Output the listing word for word, minus images.

[RECORD EXTRACTS Boundary: Start]

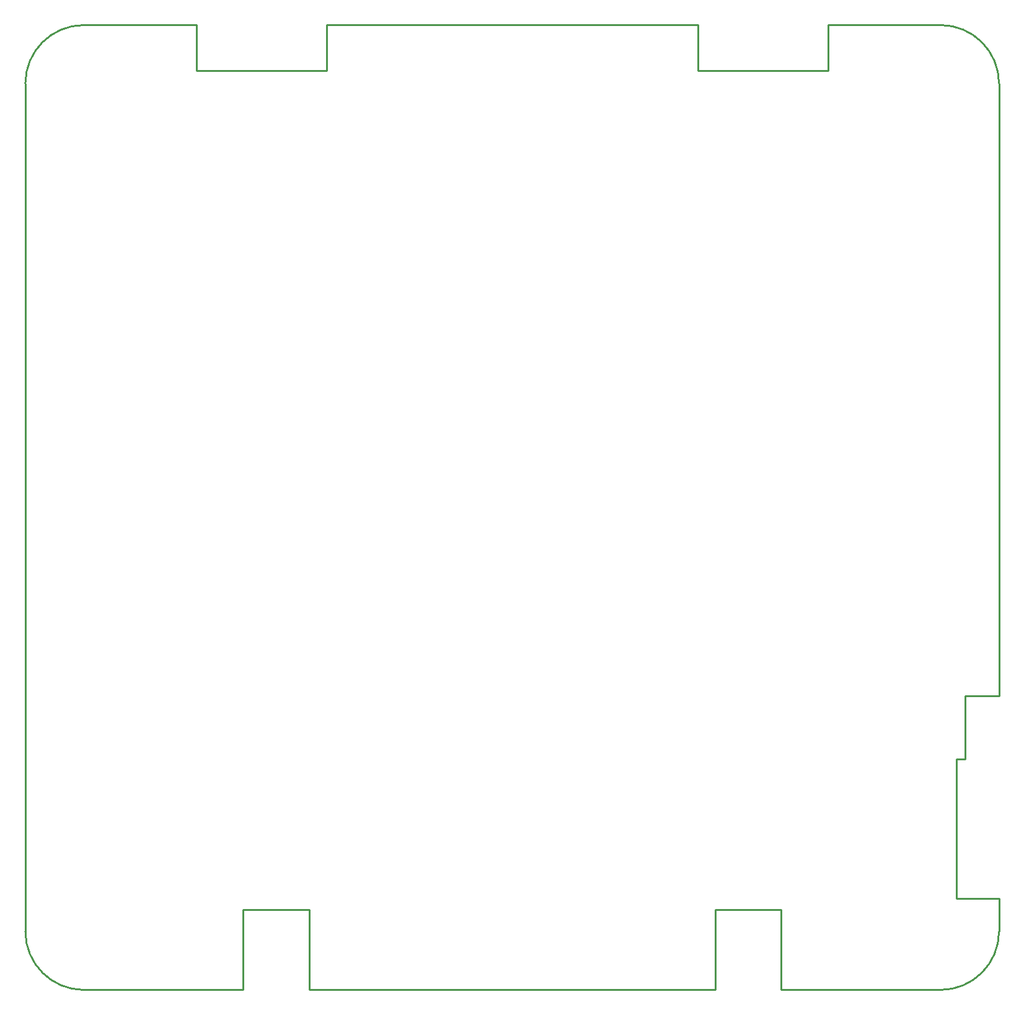
<source format=gm1>
G04*
G04 #@! TF.GenerationSoftware,Altium Limited,Altium Designer,22.9.1 (49)*
G04*
G04 Layer_Color=16711935*
%FSLAX25Y25*%
%MOIN*%
G70*
G04*
G04 #@! TF.SameCoordinates,BD774D37-2A64-432E-85FC-E47F3F74055D*
G04*
G04*
G04 #@! TF.FilePolarity,Positive*
G04*
G01*
G75*
%ADD93C,0.01000*%
D93*
X261811Y228020D02*
G03*
X230315Y259516I-31496J0D01*
G01*
X-230315D02*
G03*
X-261811Y228020I0J-31496D01*
G01*
Y-228004D02*
G03*
X-230315Y-259500I31496J0D01*
G01*
X230315D02*
G03*
X261811Y-228004I0J31496D01*
G01*
X243606Y-135441D02*
Y-101189D01*
X238882Y-135441D02*
X243606D01*
Y-101189D02*
X261811D01*
X238882Y-210500D02*
X261811D01*
X238882D02*
Y-135441D01*
X261811Y-228004D02*
Y-210500D01*
X261811Y-101189D02*
X261811Y228020D01*
X169843Y259516D02*
X230315D01*
X169843Y235016D02*
Y259516D01*
X99843Y235016D02*
X169843D01*
X99843D02*
Y259516D01*
X-99843D02*
X99843D01*
X-99843Y235016D02*
Y259516D01*
X-169843Y235016D02*
X-99843D01*
X-169843D02*
Y259516D01*
X-230315D02*
X-169843D01*
X-261811Y-228004D02*
Y228020D01*
X-230315Y-259500D02*
X-144685D01*
Y-216193D01*
X-109252D01*
Y-259500D02*
Y-216193D01*
Y-259500D02*
X109252D01*
Y-216193D01*
X144685D01*
Y-259500D02*
Y-216193D01*
Y-259500D02*
X230315D01*
M02*

</source>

[RECORD EXTRACTS Boundary: End]

RESULT OF THIS TASK -
<source format=gm1>
G04*
G04 #@! TF.GenerationSoftware,Altium Limited,Altium Designer,22.9.1 (49)*
G04*
G04 Layer_Color=16711935*
%FSLAX25Y25*%
%MOIN*%
G70*
G04*
G04 #@! TF.SameCoordinates,BD774D37-2A64-432E-85FC-E47F3F74055D*
G04*
G04*
G04 #@! TF.FilePolarity,Positive*
G04*
G01*
G75*
%ADD93C,0.01000*%
D93*
X261811Y228020D02*
G03*
X230315Y259516I-31496J0D01*
G01*
X-230315D02*
G03*
X-261811Y228020I0J-31496D01*
G01*
Y-228004D02*
G03*
X-230315Y-259500I31496J0D01*
G01*
X230315D02*
G03*
X261811Y-228004I0J31496D01*
G01*
X243606Y-135441D02*
Y-101189D01*
X238882Y-135441D02*
X243606D01*
Y-101189D02*
X261811D01*
X238882Y-210500D02*
X261811D01*
X238882D02*
Y-135441D01*
X261811Y-228004D02*
Y-210500D01*
X261811Y-101189D02*
X261811Y228020D01*
X169843Y259516D02*
X230315D01*
X169843Y235016D02*
Y259516D01*
X99843Y235016D02*
X169843D01*
X99843D02*
Y259516D01*
X-99843D02*
X99843D01*
X-99843Y235016D02*
Y259516D01*
X-169843Y235016D02*
X-99843D01*
X-169843D02*
Y259516D01*
X-230315D02*
X-169843D01*
X-261811Y-228004D02*
Y228020D01*
X-230315Y-259500D02*
X-144685D01*
Y-216193D01*
X-109252D01*
Y-259500D02*
Y-216193D01*
Y-259500D02*
X109252D01*
Y-216193D01*
X144685D01*
Y-259500D02*
Y-216193D01*
Y-259500D02*
X230315D01*
M02*

</source>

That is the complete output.